Jak oszczędzić na autostradach
Minister transportu uważa, że 5,6 mln euro
za kilometr autostrady to za dużo. Tymczasem już teraz podpisywane
są niemal dwukrotnie wyższe kontrakty, informuje "Życie Warszawy".
Wybudujemy taniej - tak minister transportu Jerzy Polaczek argumentuje wyrzucanie z budowy II etapu autostrady Gdańsk-Toruń prywatnego konsorcjum GTC. Kilometr odcinka z Nowych Marz do Torunia miało ono wybudować za 5,6 mln euro.
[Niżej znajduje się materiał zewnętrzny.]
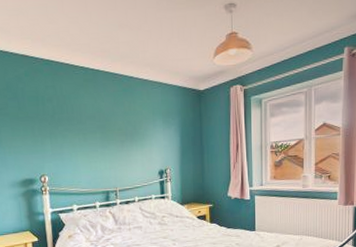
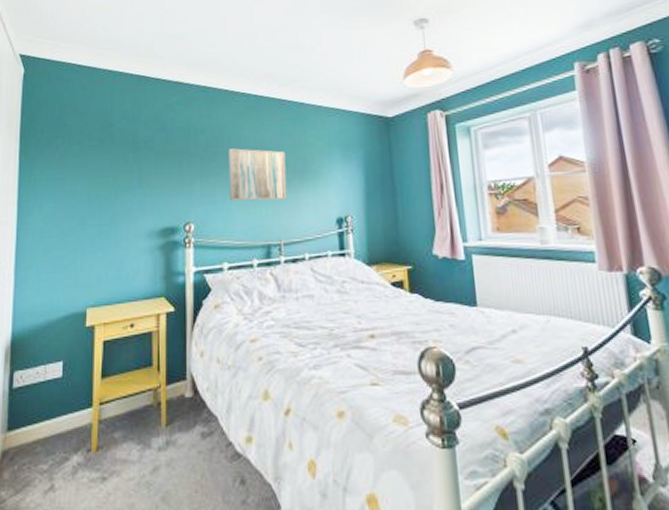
wall art: none [72,115,121,158] -> present [228,148,287,201]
Adrian Furgalski, ekspert rynku transportowego z Zespołu Doradców Gospodarczych TOR uważa, że jeśli ktokolwiek twierdzi, że kilometr autostrady da się dziś wybudować w cenie 4-5 mln euro, to jest w błędzie. Obecnie realna cena kilometra to 8-9 mln euro.
Widać to choćby po ofertach, które spływają na przetargi organizowane przez Generalną Dyrekcję Dróg Krajowych i Autostrad, oraz kontraktach, które są podpisywane. Zawarta niedawno umowa na budowę odcinka autostrady A4 z Wieliczki do Szarowa opiewa na 11 mln euro za kilometr.
Wszystkiemu winne są ceny kruszyw, stali i innych materiałów niezbędnych do budowy dróg. Od momentu naszego wejścia do UE poszły w górę 30-50 proc. i w ocenie specjalistów będą rosnąć nadal. Stawki podbijają też budowlańcy, którzy uciekają do pracy w Unii.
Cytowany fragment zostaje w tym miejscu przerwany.